6. Understand IVF_PQ index settings

These defaults are optimal for collections up to ~1M notes. No manual tuning is needed below 10,000 notes.

[!NOTE] IVF_PQ index creation happens automatically when the LanceDB table exceeds a size threshold. You do not need to trigger index builds manually.

7. Configure the data directory

storage:
  data_dir: ~/.amem

Or:

export AMEM_DATA_DIR=/data/zettelforge

LanceDB stores its data at {data_dir}/lance/. The directory structure:

~/.amem/
  notes.jsonl          # Note metadata
  lance/               # LanceDB vector index
  kg_nodes.jsonl       # Knowledge graph nodes
  kg_edges.jsonl       # Knowledge graph edges
  entity_aliases.json  # Local alias mappings

8. Rebuild the index after configuration changes

python scripts/rebuild_index.py

[!WARNING] Rebuilding the index re-embeds all notes. With the default fastembed provider this takes approximately 0.7 seconds per 100 notes.

LLM Quick Reference

Task: Configure and tune LanceDB vector search for CTI retrieval workloads.

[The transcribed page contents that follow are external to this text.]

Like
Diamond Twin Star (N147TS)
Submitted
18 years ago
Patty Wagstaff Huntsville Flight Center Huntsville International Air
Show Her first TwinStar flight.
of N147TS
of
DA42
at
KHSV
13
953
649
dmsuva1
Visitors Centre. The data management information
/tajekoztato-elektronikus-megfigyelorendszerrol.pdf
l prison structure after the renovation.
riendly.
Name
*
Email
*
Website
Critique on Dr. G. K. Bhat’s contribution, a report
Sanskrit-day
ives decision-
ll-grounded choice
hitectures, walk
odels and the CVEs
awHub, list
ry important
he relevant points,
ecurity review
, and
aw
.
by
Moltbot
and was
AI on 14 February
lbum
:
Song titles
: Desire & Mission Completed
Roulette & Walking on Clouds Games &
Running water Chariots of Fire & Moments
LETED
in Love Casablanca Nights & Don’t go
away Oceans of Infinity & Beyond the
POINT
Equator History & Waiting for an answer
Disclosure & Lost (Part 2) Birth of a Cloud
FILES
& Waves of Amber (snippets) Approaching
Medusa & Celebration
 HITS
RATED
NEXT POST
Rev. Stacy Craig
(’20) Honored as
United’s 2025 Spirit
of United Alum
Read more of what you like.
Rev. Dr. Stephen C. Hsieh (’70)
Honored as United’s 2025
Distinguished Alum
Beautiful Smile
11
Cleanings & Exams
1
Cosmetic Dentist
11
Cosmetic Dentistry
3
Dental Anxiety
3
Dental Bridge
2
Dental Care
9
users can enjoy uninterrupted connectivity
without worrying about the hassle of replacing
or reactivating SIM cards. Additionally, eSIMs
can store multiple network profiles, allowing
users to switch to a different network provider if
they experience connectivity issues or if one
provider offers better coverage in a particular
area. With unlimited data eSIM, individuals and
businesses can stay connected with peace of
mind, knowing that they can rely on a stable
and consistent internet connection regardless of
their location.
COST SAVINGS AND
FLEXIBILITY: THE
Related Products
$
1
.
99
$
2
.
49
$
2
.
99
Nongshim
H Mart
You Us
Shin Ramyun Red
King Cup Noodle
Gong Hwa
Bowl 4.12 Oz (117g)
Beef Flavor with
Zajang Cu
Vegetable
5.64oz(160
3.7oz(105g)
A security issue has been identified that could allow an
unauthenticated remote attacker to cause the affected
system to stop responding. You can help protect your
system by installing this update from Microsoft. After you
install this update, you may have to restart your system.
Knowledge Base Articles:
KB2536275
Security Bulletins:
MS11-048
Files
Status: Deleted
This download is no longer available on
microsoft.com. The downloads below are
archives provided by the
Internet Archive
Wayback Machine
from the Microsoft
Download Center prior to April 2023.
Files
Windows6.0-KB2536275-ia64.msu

Embedding config: embedding.provider (default fastembed, alternative ollama), embedding.model (default nomic-embed-text-v1.5-Q), embedding.dimensions (default 768). Env overrides: ZETTELFORGE_EMBEDDING_PROVIDER, AMEM_EMBEDDING_MODEL. The default fastembed provider runs in-process via ONNX with no external service required.

Retrieval config: retrieval.default_k (10), retrieval.similarity_threshold (0.25, range 0.0-1.0), retrieval.entity_boost (2.5, multiplicative per overlapping entity), retrieval.max_graph_depth (2, hops in KG traversal).

High precision preset: default_k: 5, similarity_threshold: 0.50, entity_boost: 3.0, max_graph_depth: 1.

High recall preset: default_k: 25, similarity_threshold: 0.10, entity_boost: 1.5, max_graph_depth: 3.

IVF_PQ defaults: 256 partitions, 16 sub-vectors (768 dims / 16 = 48 dims per sub-vector). Auto-created when table exceeds threshold. No manual trigger needed.

Storage: storage.data_dir (default ~/.amem). Env override: AMEM_DATA_DIR. LanceDB data at {data_dir}/lance/.

Re-index: python scripts/rebuild_index.py after changing embedding model. Required because vector dimensions/space change with model.